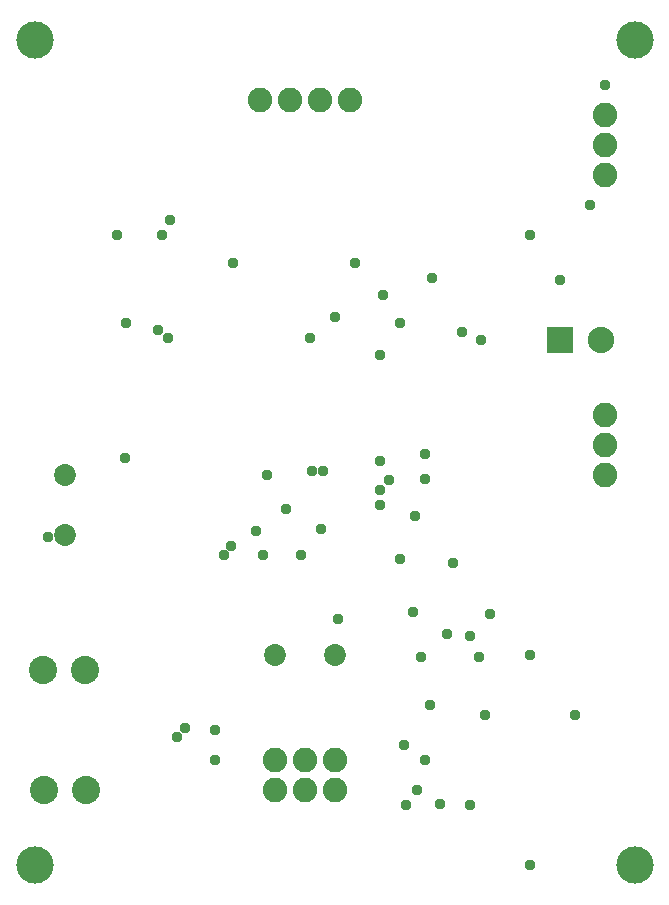
<source format=gbs>
G04 EAGLE Gerber RS-274X export*
G75*
%MOMM*%
%FSLAX34Y34*%
%LPD*%
%INBottom Soldermask*%
%IPPOS*%
%AMOC8*
5,1,8,0,0,1.08239X$1,22.5*%
G01*
%ADD10C,3.153200*%
%ADD11C,2.082800*%
%ADD12C,2.387600*%
%ADD13R,2.235200X2.235200*%
%ADD14C,2.235200*%
%ADD15C,1.854200*%
%ADD16C,0.959600*%


D10*
X254000Y76200D03*
X762000Y76200D03*
X762000Y774700D03*
X254000Y774700D03*
D11*
X457200Y139700D03*
X457200Y165100D03*
X482600Y139700D03*
X482600Y165100D03*
X508000Y139700D03*
X508000Y165100D03*
D12*
X297400Y139700D03*
X262400Y139700D03*
X261400Y241300D03*
X296400Y241300D03*
D13*
X698500Y520700D03*
D14*
X733500Y520700D03*
D11*
X444500Y723900D03*
X469900Y723900D03*
X495300Y723900D03*
X520700Y723900D03*
D15*
X279400Y355600D03*
X279400Y406400D03*
X508000Y254000D03*
X457200Y254000D03*
D11*
X736600Y660400D03*
X736600Y685800D03*
X736600Y711200D03*
X736600Y406400D03*
X736600Y431800D03*
X736600Y457200D03*
D16*
X525463Y585788D03*
X422275Y585788D03*
X361950Y609600D03*
X496888Y360363D03*
X441325Y358775D03*
X574675Y290513D03*
X450850Y406400D03*
X374650Y184150D03*
X608013Y331788D03*
X590550Y573088D03*
X406400Y165100D03*
X630238Y252413D03*
X588963Y211138D03*
X584200Y165100D03*
X563563Y334963D03*
X511175Y284163D03*
X554038Y401638D03*
X584200Y403225D03*
X420688Y346075D03*
X603250Y271463D03*
X368300Y622300D03*
X615950Y527050D03*
X631825Y520700D03*
X563563Y534988D03*
X577850Y139700D03*
X487363Y522288D03*
X723900Y635000D03*
X698500Y571500D03*
X673100Y609600D03*
X622300Y127000D03*
X549275Y558800D03*
X358775Y528638D03*
X488950Y409575D03*
X584200Y423863D03*
X596900Y127706D03*
X568607Y127000D03*
X498475Y409575D03*
X576263Y371475D03*
X406400Y190500D03*
X635000Y203200D03*
X330200Y420688D03*
X466725Y377825D03*
X479425Y338138D03*
X323850Y609600D03*
X508000Y539750D03*
X622300Y269875D03*
X265113Y354013D03*
X546100Y393700D03*
X546100Y417795D03*
X546100Y508000D03*
X736600Y736600D03*
X546100Y381000D03*
X414338Y338138D03*
X581025Y252413D03*
X447675Y338138D03*
X639763Y288925D03*
X711200Y203200D03*
X381000Y192088D03*
X566738Y177800D03*
X366713Y522288D03*
X673100Y76200D03*
X331788Y534988D03*
X673100Y254000D03*
M02*

</source>
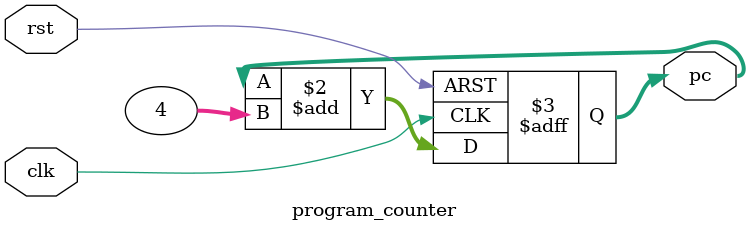
<source format=v>

module program_counter (
    input wire clk,           // Clock
    input wire rst,           // Reset
    output reg [31:0] pc      // Current Address (Where are we?)
);

    always @(posedge clk or posedge rst) begin
        if (rst) begin
            pc <= 32'b0;      // Start at line 0
        end else begin
            pc <= pc + 4;     // Move to next line (Instructions are 4 bytes wide)
        end
    end

endmodule

</source>
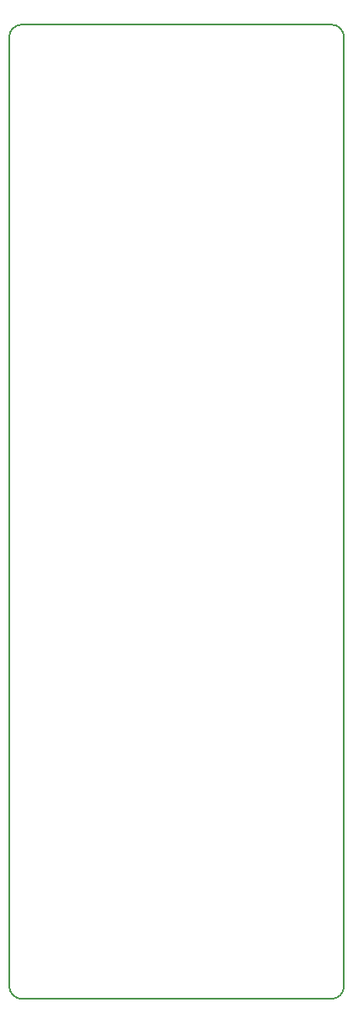
<source format=gm1>
%TF.GenerationSoftware,KiCad,Pcbnew,(5.1.9)-1*%
%TF.CreationDate,2021-05-18T19:43:41+08:00*%
%TF.ProjectId,Tandy1000PowerGeneric,54616e64-7931-4303-9030-506f77657247,rev?*%
%TF.SameCoordinates,Original*%
%TF.FileFunction,Profile,NP*%
%FSLAX46Y46*%
G04 Gerber Fmt 4.6, Leading zero omitted, Abs format (unit mm)*
G04 Created by KiCad (PCBNEW (5.1.9)-1) date 2021-05-18 19:43:41*
%MOMM*%
%LPD*%
G01*
G04 APERTURE LIST*
%TA.AperFunction,Profile*%
%ADD10C,0.150000*%
%TD*%
G04 APERTURE END LIST*
D10*
X149860000Y-144780000D02*
X149860000Y-49530000D01*
X183515000Y-49530000D02*
X183515000Y-144780000D01*
X182245000Y-48260000D02*
X151130000Y-48260000D01*
X151130000Y-146050000D02*
X182245000Y-146050000D01*
X151130000Y-146050000D02*
G75*
G02*
X149860000Y-144780000I0J1270000D01*
G01*
X183515000Y-144780000D02*
G75*
G02*
X182245000Y-146050000I-1270000J0D01*
G01*
X182245000Y-48260000D02*
G75*
G02*
X183515000Y-49530000I0J-1270000D01*
G01*
X149860000Y-49530000D02*
G75*
G02*
X151130000Y-48260000I1270000J0D01*
G01*
M02*

</source>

* [Task statement]:
When you reach the line in the material above that holds "X622300Y127000D03*", begin reproducing lines exactly, and stop after the line that holds "X711200Y203200D03*".

* [Exercise answer]:
X622300Y127000D03*
X549275Y558800D03*
X358775Y528638D03*
X488950Y409575D03*
X584200Y423863D03*
X596900Y127706D03*
X568607Y127000D03*
X498475Y409575D03*
X576263Y371475D03*
X406400Y190500D03*
X635000Y203200D03*
X330200Y420688D03*
X466725Y377825D03*
X479425Y338138D03*
X323850Y609600D03*
X508000Y539750D03*
X622300Y269875D03*
X265113Y354013D03*
X546100Y393700D03*
X546100Y417795D03*
X546100Y508000D03*
X736600Y736600D03*
X546100Y381000D03*
X414338Y338138D03*
X581025Y252413D03*
X447675Y338138D03*
X639763Y288925D03*
X711200Y203200D03*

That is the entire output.